(Extracted page text data)
§ §

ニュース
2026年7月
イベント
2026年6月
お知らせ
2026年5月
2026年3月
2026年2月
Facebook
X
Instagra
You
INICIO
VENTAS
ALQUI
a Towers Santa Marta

§ §

Goal of the exercise: From the first line to the last, retype the records exactly.

Task solution:
ニュース
2026年7月
イベント
2026年6月
お知らせ
2026年5月
2026年3月
2026年2月
Facebook
X
Instagra
You
INICIO
VENTAS
ALQUI
a Towers Santa Marta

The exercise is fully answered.